A few weeks ago, I had a discussion with my 12-year-old when he "didn't have anything to wear" for us to run errands. He balked when I pointed out the nice sweat pants in his drawer. By "nice," I mean the version with a hem instead of elastic. "But Mom," he argued, "people will think I'm wearing my pajamas in public."

So, later when I was at the grocery store, imagine my surprise to see grown women wearing their bedroom slippers. Okay, I wasn't really surprised, at least not the first time. But after repeated sightings, I began to realize that this was not a person with a temporary foot discomfort. This was a new trend.

I filed this info away with all other trends, meaning I didn't give it another thought. Until I read somewhere (sorry I can't give due credit here, but at the time, I again didn't give much effort) about the new iPod generation, connecting the love of taking ones music everywhere with the urge to talk on cell phones in restaurants and wearing pajama pants in public. The author said this proves that today's society acts as if they are at home, no matter where they are.
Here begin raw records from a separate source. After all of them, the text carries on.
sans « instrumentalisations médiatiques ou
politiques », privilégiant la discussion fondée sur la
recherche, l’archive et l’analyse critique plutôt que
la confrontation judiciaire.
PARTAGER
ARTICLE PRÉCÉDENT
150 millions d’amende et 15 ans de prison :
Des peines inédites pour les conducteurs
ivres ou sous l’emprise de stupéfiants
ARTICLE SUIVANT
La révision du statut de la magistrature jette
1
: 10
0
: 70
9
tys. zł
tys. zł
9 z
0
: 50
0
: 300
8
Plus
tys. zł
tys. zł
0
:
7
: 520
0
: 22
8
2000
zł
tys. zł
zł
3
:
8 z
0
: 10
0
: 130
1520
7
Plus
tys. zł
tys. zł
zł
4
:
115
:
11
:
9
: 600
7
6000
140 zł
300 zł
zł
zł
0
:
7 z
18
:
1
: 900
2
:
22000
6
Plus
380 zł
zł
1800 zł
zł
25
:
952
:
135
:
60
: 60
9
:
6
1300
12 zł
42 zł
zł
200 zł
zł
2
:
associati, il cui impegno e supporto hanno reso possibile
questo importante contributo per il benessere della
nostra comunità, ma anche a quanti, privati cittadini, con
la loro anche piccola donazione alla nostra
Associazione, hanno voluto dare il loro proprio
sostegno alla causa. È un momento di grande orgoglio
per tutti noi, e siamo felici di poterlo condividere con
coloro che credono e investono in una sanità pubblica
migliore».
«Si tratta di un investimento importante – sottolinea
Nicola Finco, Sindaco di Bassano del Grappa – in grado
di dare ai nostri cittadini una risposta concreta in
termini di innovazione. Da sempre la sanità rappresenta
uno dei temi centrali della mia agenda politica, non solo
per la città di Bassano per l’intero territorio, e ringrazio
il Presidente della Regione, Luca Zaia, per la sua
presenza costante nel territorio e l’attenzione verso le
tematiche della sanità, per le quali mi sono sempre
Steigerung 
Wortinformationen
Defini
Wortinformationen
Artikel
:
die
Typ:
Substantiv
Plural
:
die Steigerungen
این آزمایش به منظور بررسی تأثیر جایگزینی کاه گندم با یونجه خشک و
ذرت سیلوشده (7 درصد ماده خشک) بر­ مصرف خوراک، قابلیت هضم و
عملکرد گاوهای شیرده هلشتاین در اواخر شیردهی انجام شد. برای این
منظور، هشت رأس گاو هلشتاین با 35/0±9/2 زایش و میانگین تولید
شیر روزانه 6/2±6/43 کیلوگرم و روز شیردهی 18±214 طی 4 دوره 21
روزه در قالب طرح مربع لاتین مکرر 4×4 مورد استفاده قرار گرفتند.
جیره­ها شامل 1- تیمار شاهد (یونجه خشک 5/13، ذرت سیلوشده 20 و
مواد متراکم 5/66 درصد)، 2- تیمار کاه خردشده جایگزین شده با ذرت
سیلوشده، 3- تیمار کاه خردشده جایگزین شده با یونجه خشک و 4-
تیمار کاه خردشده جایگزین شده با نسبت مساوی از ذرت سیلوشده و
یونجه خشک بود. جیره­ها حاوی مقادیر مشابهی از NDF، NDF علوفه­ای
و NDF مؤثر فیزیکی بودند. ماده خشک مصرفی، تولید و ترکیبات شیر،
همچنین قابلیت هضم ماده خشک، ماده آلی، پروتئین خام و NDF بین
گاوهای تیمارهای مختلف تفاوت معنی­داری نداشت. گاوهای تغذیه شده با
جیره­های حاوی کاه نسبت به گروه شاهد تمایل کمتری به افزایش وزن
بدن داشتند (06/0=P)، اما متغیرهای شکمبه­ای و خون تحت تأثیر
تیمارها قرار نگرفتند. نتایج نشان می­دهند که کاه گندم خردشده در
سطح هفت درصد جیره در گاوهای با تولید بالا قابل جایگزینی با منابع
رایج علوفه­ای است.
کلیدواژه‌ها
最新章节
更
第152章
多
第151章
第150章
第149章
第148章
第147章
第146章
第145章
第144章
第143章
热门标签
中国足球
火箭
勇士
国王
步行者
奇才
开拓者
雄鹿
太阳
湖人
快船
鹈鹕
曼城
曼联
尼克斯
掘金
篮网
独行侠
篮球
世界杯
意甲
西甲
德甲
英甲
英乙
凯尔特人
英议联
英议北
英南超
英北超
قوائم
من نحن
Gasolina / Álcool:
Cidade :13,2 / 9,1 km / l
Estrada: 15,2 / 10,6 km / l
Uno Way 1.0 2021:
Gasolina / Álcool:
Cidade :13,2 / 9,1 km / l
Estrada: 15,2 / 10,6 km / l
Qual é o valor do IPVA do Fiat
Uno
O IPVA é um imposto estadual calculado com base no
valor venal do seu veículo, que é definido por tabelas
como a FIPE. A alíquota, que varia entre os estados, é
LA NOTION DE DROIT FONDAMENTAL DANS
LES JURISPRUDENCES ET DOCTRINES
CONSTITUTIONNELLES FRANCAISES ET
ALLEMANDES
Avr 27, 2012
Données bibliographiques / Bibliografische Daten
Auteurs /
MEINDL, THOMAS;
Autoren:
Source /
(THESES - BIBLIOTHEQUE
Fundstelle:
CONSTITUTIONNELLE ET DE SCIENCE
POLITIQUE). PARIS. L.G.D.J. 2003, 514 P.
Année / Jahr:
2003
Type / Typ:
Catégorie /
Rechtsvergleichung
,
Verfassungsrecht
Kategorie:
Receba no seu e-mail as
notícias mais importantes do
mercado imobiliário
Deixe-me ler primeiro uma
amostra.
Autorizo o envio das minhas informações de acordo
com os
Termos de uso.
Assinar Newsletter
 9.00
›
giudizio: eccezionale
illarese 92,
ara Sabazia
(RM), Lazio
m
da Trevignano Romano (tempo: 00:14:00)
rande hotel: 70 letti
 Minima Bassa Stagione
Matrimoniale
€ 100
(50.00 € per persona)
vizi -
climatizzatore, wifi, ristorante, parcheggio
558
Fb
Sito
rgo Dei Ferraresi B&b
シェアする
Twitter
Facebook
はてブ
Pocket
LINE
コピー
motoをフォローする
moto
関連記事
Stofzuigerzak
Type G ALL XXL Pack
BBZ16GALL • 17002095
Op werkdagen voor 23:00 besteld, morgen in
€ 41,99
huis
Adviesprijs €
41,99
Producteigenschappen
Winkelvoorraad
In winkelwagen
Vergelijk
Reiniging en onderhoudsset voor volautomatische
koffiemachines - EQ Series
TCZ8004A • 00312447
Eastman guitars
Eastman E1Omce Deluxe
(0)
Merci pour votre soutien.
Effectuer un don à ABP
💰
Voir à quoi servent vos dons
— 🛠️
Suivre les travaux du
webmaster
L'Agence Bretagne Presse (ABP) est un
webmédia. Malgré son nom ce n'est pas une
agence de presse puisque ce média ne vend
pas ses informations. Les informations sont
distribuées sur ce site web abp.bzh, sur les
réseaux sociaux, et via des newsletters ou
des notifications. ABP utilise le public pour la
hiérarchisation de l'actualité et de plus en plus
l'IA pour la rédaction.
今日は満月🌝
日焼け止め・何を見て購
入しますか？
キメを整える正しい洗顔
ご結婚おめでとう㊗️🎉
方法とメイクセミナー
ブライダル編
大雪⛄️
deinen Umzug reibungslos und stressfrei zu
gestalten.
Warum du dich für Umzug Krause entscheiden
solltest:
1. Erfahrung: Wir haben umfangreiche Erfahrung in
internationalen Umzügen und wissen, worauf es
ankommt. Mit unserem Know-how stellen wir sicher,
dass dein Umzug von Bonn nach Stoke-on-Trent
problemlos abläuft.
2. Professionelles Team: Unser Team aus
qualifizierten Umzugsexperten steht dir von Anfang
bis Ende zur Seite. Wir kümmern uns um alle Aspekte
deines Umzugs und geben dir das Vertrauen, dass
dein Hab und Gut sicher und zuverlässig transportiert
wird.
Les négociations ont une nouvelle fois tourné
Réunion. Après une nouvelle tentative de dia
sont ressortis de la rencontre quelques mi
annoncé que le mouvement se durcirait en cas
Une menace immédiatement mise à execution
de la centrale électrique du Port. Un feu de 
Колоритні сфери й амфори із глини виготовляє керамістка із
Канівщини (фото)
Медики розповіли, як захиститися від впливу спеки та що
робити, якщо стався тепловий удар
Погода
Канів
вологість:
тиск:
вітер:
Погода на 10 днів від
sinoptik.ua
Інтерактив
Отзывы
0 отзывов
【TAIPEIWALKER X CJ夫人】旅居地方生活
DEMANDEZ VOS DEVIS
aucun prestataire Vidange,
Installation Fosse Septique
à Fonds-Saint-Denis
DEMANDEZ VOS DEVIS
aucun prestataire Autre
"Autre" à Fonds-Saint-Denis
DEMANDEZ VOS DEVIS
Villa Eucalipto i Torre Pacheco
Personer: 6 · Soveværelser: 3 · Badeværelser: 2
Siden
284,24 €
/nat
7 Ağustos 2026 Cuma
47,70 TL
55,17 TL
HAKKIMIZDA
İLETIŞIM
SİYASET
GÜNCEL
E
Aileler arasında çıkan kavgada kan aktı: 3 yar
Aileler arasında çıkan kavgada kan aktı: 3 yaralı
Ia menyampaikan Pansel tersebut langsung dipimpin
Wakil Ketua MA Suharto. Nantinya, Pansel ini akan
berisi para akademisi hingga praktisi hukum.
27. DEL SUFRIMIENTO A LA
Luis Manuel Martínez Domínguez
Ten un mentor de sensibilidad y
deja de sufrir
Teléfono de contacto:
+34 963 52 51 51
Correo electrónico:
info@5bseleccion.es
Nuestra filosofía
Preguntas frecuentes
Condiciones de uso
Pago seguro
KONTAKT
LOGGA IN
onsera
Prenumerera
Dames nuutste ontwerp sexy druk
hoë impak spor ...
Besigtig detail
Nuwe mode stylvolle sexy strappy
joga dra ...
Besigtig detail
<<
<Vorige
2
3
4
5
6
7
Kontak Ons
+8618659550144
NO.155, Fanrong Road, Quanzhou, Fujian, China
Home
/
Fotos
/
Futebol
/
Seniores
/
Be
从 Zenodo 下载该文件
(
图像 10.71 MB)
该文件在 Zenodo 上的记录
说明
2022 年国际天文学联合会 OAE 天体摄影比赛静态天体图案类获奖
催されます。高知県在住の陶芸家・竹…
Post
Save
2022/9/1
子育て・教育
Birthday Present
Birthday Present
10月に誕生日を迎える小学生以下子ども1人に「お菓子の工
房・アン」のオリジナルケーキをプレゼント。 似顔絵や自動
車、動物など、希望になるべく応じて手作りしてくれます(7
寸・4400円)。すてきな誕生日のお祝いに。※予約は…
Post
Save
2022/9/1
Thinking of my now-generation pre-teen refusing to wear sweats, I thankfully assumed that I had raised him to be oblivious to "worldly trends." Then, yesterday he discovered his big brother's sleep pants almost fit. As he headed out the door wearing them, I stopped him short.

"But Mom, this is the style now," was his reply.

So, pants that aren't pajamas but appear to be are unthinkable, but pants that actually are pajamas are the style? Sigh, I'm feeling older every day and out of touch with this "at home everywhere" generation.

But it seems I don't even get to enjoy being at home. Last night, I received complaints that my boys' Nerf basketball game was too loud for the neighbors downstairs. Really, I understood.

But at the same time, I had to smile. Pajamas, iPods, indoor ballgames - if I can't be young and carefree again, at least I can enjoy it in my kids. They are truly wonderful. I wouldn't trade them for all the tucked-in shirts and belted khakis in the world.

Next time you see a young person in the store with a plastic growth stuck to their ear, give them a smile and say "hi," which they will translate into "wassup."

You'll be pleased with the outcome. I know from experience.